_What you have to do_: Render the lines starting at the one containing "zgjedhur një mendim" and ending at the one containing "vilje påvirker spillet" as a Markdown table with two columns, Row for the row number and Text for the line, omitting blank lines and leaving the pictures out.

_Data for the task_:
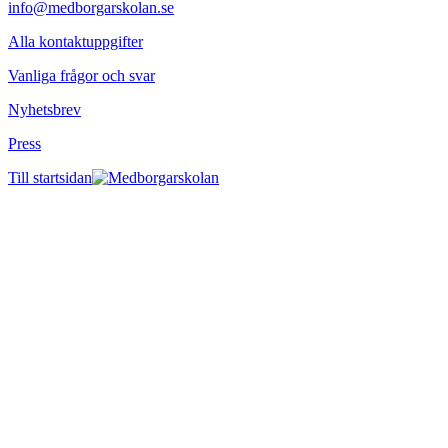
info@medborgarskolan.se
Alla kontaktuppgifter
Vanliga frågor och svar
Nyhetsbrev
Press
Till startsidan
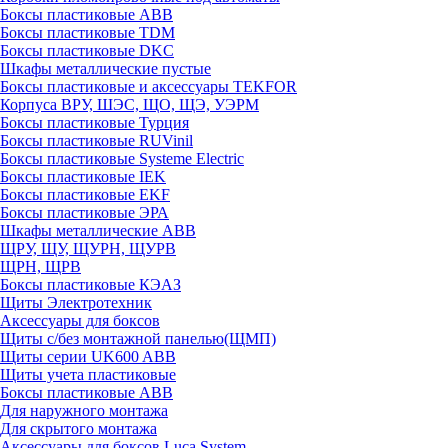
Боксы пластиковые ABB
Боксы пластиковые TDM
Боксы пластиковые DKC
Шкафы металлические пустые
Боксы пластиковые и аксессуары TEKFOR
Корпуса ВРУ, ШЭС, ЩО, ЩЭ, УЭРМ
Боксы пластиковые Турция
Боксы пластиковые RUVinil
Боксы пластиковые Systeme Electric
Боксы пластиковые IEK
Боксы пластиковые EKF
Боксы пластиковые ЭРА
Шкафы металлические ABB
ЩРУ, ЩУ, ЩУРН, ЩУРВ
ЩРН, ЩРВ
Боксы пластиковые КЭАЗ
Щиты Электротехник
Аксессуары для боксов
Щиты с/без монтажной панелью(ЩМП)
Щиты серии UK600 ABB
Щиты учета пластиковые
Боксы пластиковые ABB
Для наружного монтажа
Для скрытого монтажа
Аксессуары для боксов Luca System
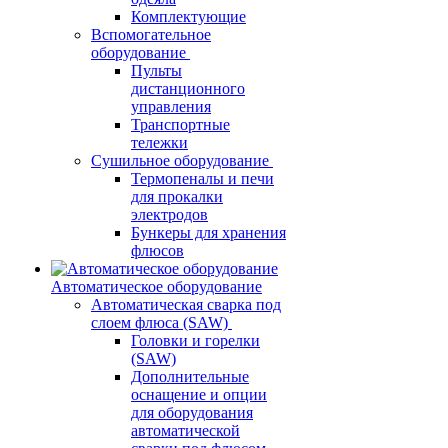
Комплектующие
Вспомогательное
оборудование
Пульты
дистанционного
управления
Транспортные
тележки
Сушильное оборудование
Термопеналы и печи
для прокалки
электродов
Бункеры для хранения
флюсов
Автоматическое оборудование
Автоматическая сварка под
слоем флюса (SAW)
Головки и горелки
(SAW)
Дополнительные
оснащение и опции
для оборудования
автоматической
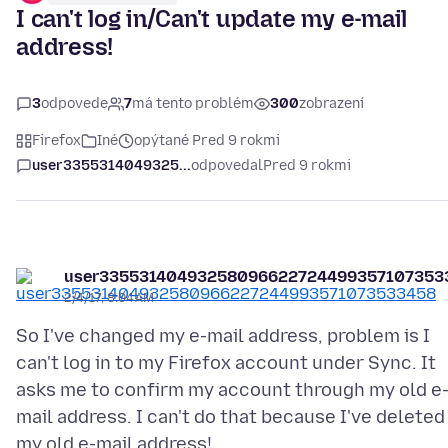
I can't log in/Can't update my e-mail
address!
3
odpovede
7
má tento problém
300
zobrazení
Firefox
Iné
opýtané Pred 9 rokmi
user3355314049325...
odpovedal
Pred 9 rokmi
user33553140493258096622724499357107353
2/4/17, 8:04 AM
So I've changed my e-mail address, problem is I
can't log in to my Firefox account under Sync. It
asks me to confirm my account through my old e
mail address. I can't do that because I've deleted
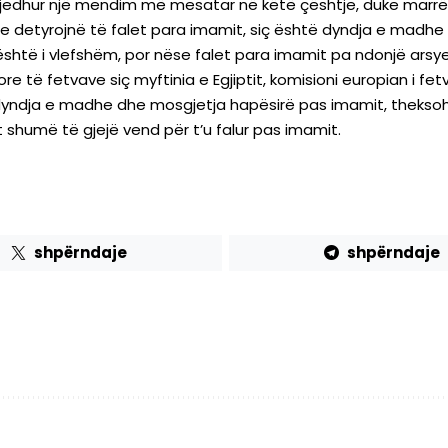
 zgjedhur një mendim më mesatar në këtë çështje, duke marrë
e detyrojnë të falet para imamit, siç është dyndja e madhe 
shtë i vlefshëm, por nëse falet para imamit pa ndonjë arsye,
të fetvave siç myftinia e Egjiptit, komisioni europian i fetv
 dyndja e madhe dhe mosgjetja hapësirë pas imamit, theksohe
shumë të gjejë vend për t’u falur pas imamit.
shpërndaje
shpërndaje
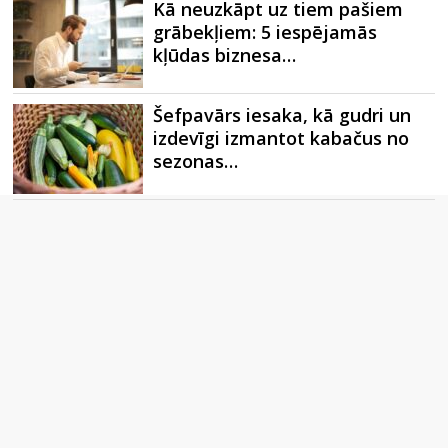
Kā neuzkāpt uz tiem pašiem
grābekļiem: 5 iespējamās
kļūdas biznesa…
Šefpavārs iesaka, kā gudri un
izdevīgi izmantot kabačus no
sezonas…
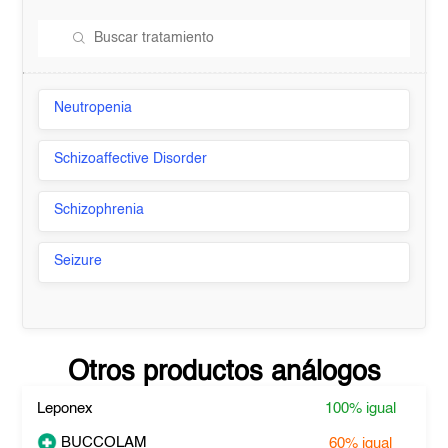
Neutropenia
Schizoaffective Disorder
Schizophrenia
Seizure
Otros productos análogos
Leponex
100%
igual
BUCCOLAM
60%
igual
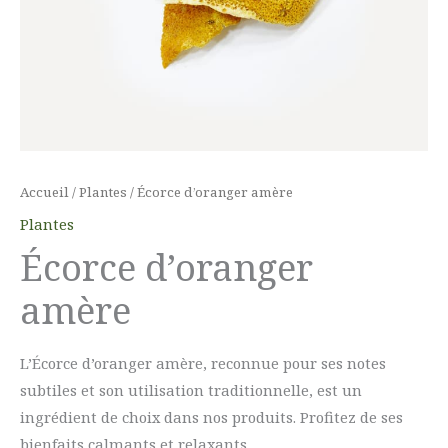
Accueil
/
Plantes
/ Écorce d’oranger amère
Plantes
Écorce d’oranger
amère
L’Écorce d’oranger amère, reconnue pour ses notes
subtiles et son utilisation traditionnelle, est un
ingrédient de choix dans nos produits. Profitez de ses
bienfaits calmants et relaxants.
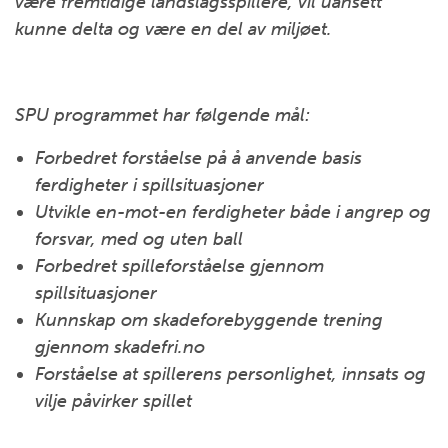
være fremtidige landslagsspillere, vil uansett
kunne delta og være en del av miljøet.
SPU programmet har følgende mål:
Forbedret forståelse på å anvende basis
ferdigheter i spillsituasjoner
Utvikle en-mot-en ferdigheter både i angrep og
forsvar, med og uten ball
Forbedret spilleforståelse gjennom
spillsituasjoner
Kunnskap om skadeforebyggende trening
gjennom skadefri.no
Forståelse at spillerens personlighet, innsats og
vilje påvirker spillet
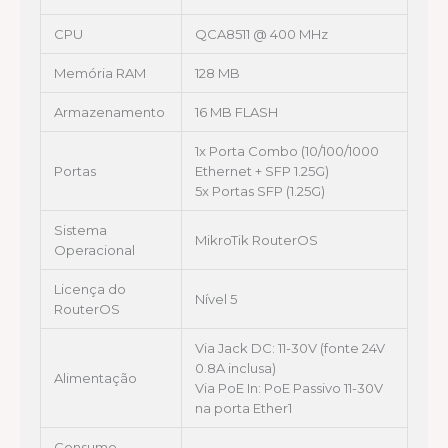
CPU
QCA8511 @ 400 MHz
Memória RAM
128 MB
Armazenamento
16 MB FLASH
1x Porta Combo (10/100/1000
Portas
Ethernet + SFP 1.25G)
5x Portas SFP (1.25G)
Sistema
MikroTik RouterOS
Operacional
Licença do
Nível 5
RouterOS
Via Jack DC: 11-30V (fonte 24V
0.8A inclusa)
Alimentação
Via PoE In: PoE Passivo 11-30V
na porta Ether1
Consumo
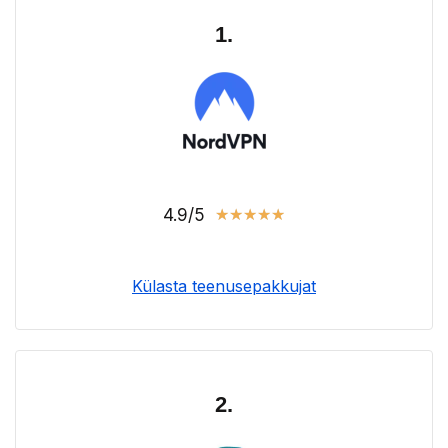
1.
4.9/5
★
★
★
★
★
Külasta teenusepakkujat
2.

_Exercise response_:
| Row | Text |
|---|---|
| 1 |  zgjedhur një mendim më mesatar në këtë çështje, duke marrë |
| 2 | e detyrojnë të falet para imamit, siç është dyndja e madhe  |
| 3 | shtë i vlefshëm, por nëse falet para imamit pa ndonjë arsye, |
| 4 | të fetvave siç myftinia e Egjiptit, komisioni europian i fetv |
| 5 |  dyndja e madhe dhe mosgjetja hapësirë pas imamit, theksohe |
| 6 | shumë të gjejë vend për t’u falur pas imamit. |
| 7 | shpërndaje |
| 8 | shpërndaje |
| 9 | Kā neuzkāpt uz tiem pašiem |
| 10 | grābekļiem: 5 iespējamās |
| 11 | kļūdas biznesa… |
| 12 | Šefpavārs iesaka, kā gudri un |
| 13 | izdevīgi izmantot kabačus no |
| 14 | sezonas… |
| 15 | Neutropenia |
| 16 | Schizoaffective Disorder |
| 17 | Schizophrenia |
| 18 | Seizure |
| 19 | Otros productos análogos |
| 20 | Leponex |
| 21 | 100% |
| 22 | igual |
| 23 | BUCCOLAM |
| 24 | 60% |
| 25 | igual |
| 26 | Accueil |
| 27 | / |
| 28 | Plantes |
| 29 | / Écorce d’oranger amère |
| 30 | Plantes |
| 31 | Écorce d’oranger |
| 32 | amère |
| 33 | L’Écorce d’oranger amère, reconnue pour ses notes |
| 34 | subtiles et son utilisation traditionnelle, est un |
| 35 | ingrédient de choix dans nos produits. Profitez de ses |
| 36 | bienfaits calmants et relaxants. |
| 37 | være fremtidige landslagsspillere, vil uansett |
| 38 | kunne delta og være en del av miljøet. |
| 39 | SPU programmet har følgende mål: |
| 40 | Forbedret forståelse på å anvende basis |
| 41 | ferdigheter i spillsituasjoner |
| 42 | Utvikle en-mot-en ferdigheter både i angrep og |
| 43 | forsvar, med og uten ball |
| 44 | Forbedret spilleforståelse gjennom |
| 45 | spillsituasjoner |
| 46 | Kunnskap om skadeforebyggende trening |
| 47 | gjennom skadefri.no |
| 48 | Forståelse at spillerens personlighet, innsats og |
| 49 | vilje påvirker spillet |